▶ **DOCUMENT EXCERPT**:
________

It shows that there was no such Sarasvati River flowing through the Thar Desert once upon a time.

In fact, it was the Ghaggar-Hakra river that once flowed through this region. The Ghaggar-Hakra River is an intermittent (temporary) river in India and Pakistan that flows only during the monsoon season.

Paleochannel pieces of evidence show the presence of this river. A palaeochannel, or paleochannel, is a remnant of an inactive river or stream channel that has been filled or buried by younger sediment.

This theory cum. reason states that the area turned to desert relatively recently, perhaps around 2000 – 1500 BC. Around this time the Ghaggar-Hakra ceased to be a major river but now, it has become an intermittent one.

It now terminates in the desert but at one time was a water source for the Indus Valley Civilization centre of Mohenjodaro.

It has been observed through remote sensing techniques that Late Quaternary climatic changes and Plate Tectonics Theory (neotectonics) have played a significant role in modifying the drainage courses in this part and a large number of palaeochannels exist showing the pieces of evidence.

Most recent studies show that both Sutlej and Yamuna rivers once flowed and connected the Ghaggar-Hakra river and thus brought lush-greenery to the present day Thar Desert.

It has been postulated that the Sutlej was the main tributary of the Ghaggar and that subsequently, the tectonic movements might have forced the Sutlej westwards, the Yamuna eastwards, and thus dried up the Ghaggar-Hakra.

And, now the river course has changed over the course of history and this had resulted in the formation of the Thar Desert in the Western part of Rajasthan.


Final Words

Yes, the western part of the Rajasthan state of India is a desert that is covered by the Thar Desert of India.

This western desert part roughly constitutes about 70% of the total land area of Rajasthan.

The western Rajasthan is the only desert because the whole area covering the Thar desert is severely dry, very hot in summer, and is generally intensely poor in vegetation.

It falls under the Western Sandy plains division of Rajasthan which actually falls under the Arid and a bit of Semi-Arid Climatic Zones of India.

This desert area is characterized by very scarce natural resources and an inhospitable, extremely hot climate throughout the year.

There, rainfall varies from less than 100 mm to 400 mm and is highly erratic and unpredictable.

________

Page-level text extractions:
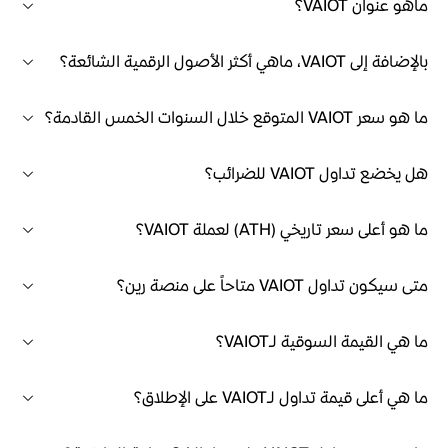
ماهو عنوان VAIOT؟
بالإضافة إلى VAIOT، ماهي أكثر الأصول الرقمية الشائعة؟
ما هو سعر VAIOT المتوقع خلال السنوات الخمس القادمة؟
هل يخضع تداول VAIOT للضرائب؟
ما هو أعلى سعر تاريخي (ATH) لعملة VAIOT؟
متى سيكون تداول VAIOT متاحاً على منصة رين؟
ما هي القيمة السوقية لـVAIOT؟
ما هي أعلى قيمة تداول لـVAIOT على الإطلاق؟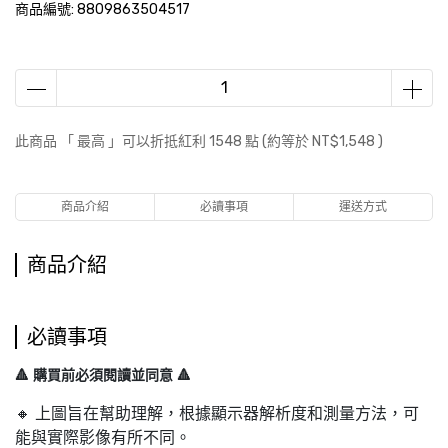
商品編號:
8809863504517
此商品 「 最高 」可以折抵紅利
1548
點 (約等於
NT$1,548
)
商品介紹
必讀事項
運送方式
商品介紹
必讀事項
🔺 購買前必須閱讀並同意 🔺
🔸 上圖旨在幫助理解，根據顯示器解析度和測量方法，可
能與實際影像有所不同。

________

▶ **REQUIRED ACTIONS**:
**a.** According to the Thar Desert text, what share of Rajasthan's total land area does the western desert part make up?
**b.** Rewrite the Thar Desert text from "Yes, the western" down to "throughout the year.", swapping "scarce" for "limited".

▶ **RESPONSES TO THE TASKS**:
**a.** About 70%.

**b.**
Yes, the western part of the Rajasthan state of India is a desert that is covered by the Thar Desert of India.

This western desert part roughly constitutes about 70% of the total land area of Rajasthan.

The western Rajasthan is the only desert because the whole area covering the Thar desert is severely dry, very hot in summer, and is generally intensely poor in vegetation.

It falls under the Western Sandy plains division of Rajasthan which actually falls under the Arid and a bit of Semi-Arid Climatic Zones of India.

This desert area is characterized by very limited natural resources and an inhospitable, extremely hot climate throughout the year.